La navigation viking était loin d'être infaillible, de nombreux navires étaient perdus, victimes de tempêtes, de brouillards ou de simples erreurs de calcul. Sans boussole, une longue période de ciels gris pouvait laisser l'équipage désespérément perdu. Dans de tels cas, ils pouvaient naviguer aveuglément, espérant une rupture dans les nuages ou une observation de la terre. Les sagas racontent des histoires de navires conduits vers des terres inconnues ou périssant en mer, et les preuves archéologiques des naufrages confirment les dangers auxquels ces marins étaient confrontés. De plus, la boussole solaire n'est utile que lorsque le soleil est visible, et elle exige que l'utilisateur connaisse l'heure approximative de la journée et les variations saisonnières.

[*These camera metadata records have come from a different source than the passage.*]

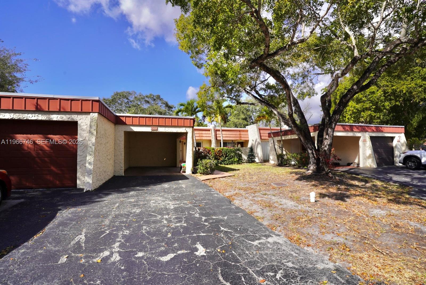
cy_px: 142
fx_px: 201
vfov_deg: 70.5
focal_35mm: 17
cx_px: 213
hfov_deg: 93.2
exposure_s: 1/160
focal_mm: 17
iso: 100
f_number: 9
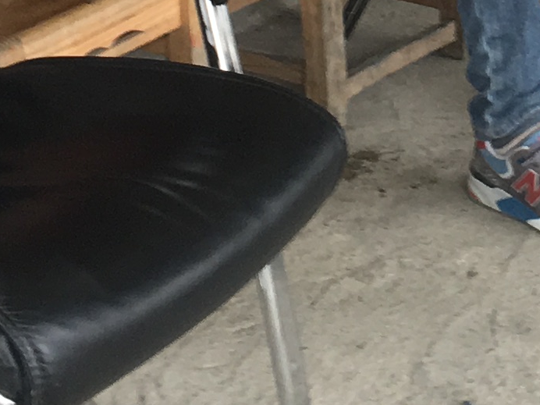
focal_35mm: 169
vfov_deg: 8.1
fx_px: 2636
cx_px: 645
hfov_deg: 11.5
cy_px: -573
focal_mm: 4.15
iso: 32
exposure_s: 1/50
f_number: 2.2
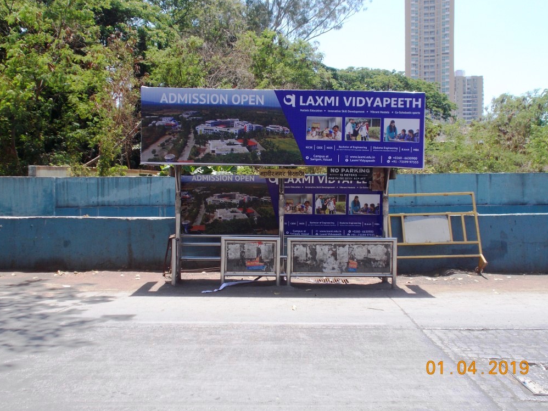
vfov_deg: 36.0
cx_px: 276
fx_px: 633
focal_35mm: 40
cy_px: 207
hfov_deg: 46.8
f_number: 3.9
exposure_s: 1/320
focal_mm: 6.9
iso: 80
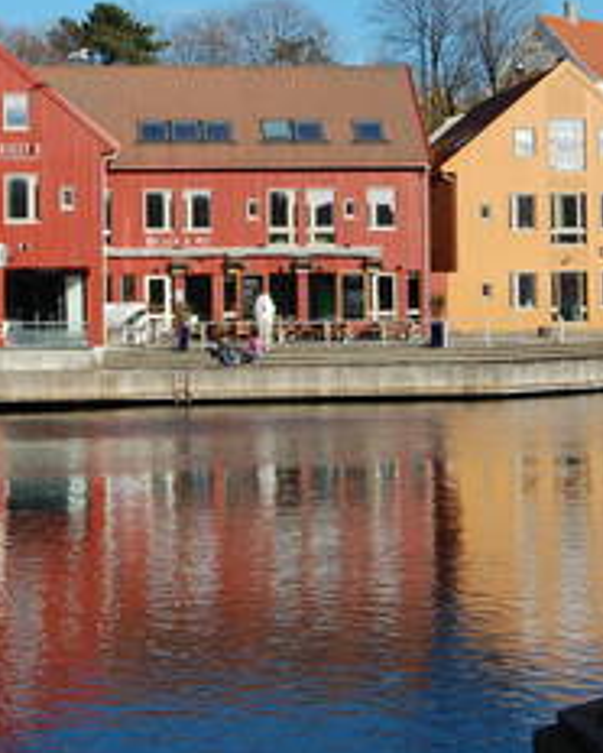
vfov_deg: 20.5
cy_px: 242
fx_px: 2072
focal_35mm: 93
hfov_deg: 16.6
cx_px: 276
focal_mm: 32
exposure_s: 1/320
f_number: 9
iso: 200
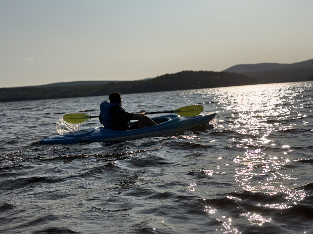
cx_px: 156
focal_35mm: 48
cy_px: 117
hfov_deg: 39.7
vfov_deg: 30.3
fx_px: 434
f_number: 1.78
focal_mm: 6.76
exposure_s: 1/13333
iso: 50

Récréation et validation modernes

Ces dernières décennies, des passionnés et des chercheurs de la mer ont construit des répliques de navires Viking et tenté de retracer leurs itinéraires en utilisant uniquement des outils de navigation traditionnels. Le voyage de 1984 d'une réplique de long navire de Norvège à l'Amérique a utilisé une réplique de compas solaire, et les navigateurs ont indiqué qu'il fonctionnait bien sous le ciel ensoleillé. Claude Schott Ces expériences ont confirmé qu'avec la pratique et des conditions météorologiques favorables, un navigateur qualifié pouvait obtenir une précision d'environ un à deux degrés dans le cap et localiser des terres dans les 20 milles marins, ce qui est une performance remarquable pour la technologie prémoderne. Les marins modernes qui ont recréé ces voyages signalent constamment que les repères naturels sont beaucoup plus fiables qu'ils ne l'avaient prévu.

Héritage et influence

Les méthodes de navigation des Vikings ne disparurent pas à la fin de l'âge viking. Les marins islandais et normands continuaient à utiliser ces techniques bien au Moyen Âge, et la connaissance des routes de l'Atlantique Nord se transmettait à travers des générations.Au début de l'ère moderne, les explorateurs européens, qui s'appuient sur les connaissances des Nors — acquises par contact avec le Groenland et l'Islande — ajoutèrent leurs propres innovations, mais les principes fondamentaux restèrent les mêmes. La pratique de la navigation solaire et stellaire forma le cœur de toute navigation maritime jusqu'à l'invention du chronomètre marin au XVIIIe siècle, et même aujourd'hui, les cours de survie et de navigation fondée sur la nature enseignent des techniques similaires: l'utilisation du soleil, des étoiles, des oiseaux et de l'état de la mer pour trouver de la direction.

Conclusion

La navigation viking était un mélange sophistiqué d'observation empirique, d'outils pratiques et de compréhension environnementale profonde.Ces marins maîtrisaient la boussole solaire et probablement la pierre solaire pour les conditions nuageuses. Ils connaissaient les étoiles, surtout Polaris, et les utilisaient pour déterminer la latitude. Ils lisaient le comportement des oiseaux de mer, la couleur et l'odeur de la mer, et les modèles de nuages et d'ondes.Ces techniques leur permettaient de s'aventurer là où peu avaient été passés, découvrir des îles et des continents et relier les coins lointains du monde connu.

Pour plus de détails, consulter L'article du Smithsonian Magazine sur la navigation Viking et le panorama académique à Britannica- Oui.